Published Sep 07, 2020

Once a week, researchers present themselves and how they contribute to the important industrial transformation for climate and competitiveness. This week’s researcher is Malin Andersson, Industrial Ph.D. student, PhD in Battery Control.

Picture of Malin Anderssons face and shoulders.

Malin Andersson, Industrial Ph.D. student

PhD in Battery Control

KTH Royal Institute of Technology/ Scania CV AB

Division of Decision and Control

School of Electrical Engineering and Computer Science

Why is the industry's transformation to meet climate change in a competitive manner important to you?

I work in the automotive industry, which is in the midst of a shift towards electrified powertrains. Electrifying the transport sector might be one important puzzle piece in combating climate change, but this technology change is not happening only due to ideological reasons. It also happens because the technology is getting good enough to compete with conventional vehicles in many aspects. I believe this is true for most sectors; sustainable solutions need to be competitive in order to change an industry in a meaningful way.  

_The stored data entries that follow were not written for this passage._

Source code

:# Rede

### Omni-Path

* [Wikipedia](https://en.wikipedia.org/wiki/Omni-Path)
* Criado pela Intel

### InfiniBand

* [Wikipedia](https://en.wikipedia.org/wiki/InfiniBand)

How are you contributing to the transformation?

In the commercial vehicle industry it is important to be able to meet specific needs from customers, as they all use the vehicles in their own specific way. Transitioning to electrified vehicles means learning to meet customer needs in a new way that can compete with the conventional technologies. My research is about battery state estimation and control. I investigate ways to assess the aging status of batteries on-board electric vehicles and how to use that information in the control system in order to operate the batteries in an optimal way, depending on the requirements of the application.

What do you hope to have achieved with your research in 10 years?

In 10 years, I definitely hope that the automotive industry has transitioned towards mostly producing electric vehicles. I hope that by improving aging status estimation and optimizing battery usage, my research has contributed in some way to heavy-duty electric vehicles being cheaper to buy and to use. I also hope that we have gained more understanding on how to tailor the battery usage to the need of specific vehicle applications. This would mean that most kinds of conventional vehicles can be successfully replaced by electric solutions.  

What do you wish KTH to contribute with in regard to competitive industry transformation?

I think there is a lot of good research, and a lot of smart solutions, that never spread outside of academia. This is of course a waste! Joint projects between academia and industry, for example through industrial PhD’s, is a good way of making sure that research findings are tested or implemented in real life. Collaboration with industry is also a way of making sure that research questions, method choices, data or assumptions are relevant.

On the flip side of things, there is also some really good research being conducted in the industries, where there is access to data, equipment, experimental settings etc that someone at the university can only dream of. I think KTH can contribute to the exchange between researchers at the university and in the industry by organizing workshops and conferences centred around specific topics/ industries.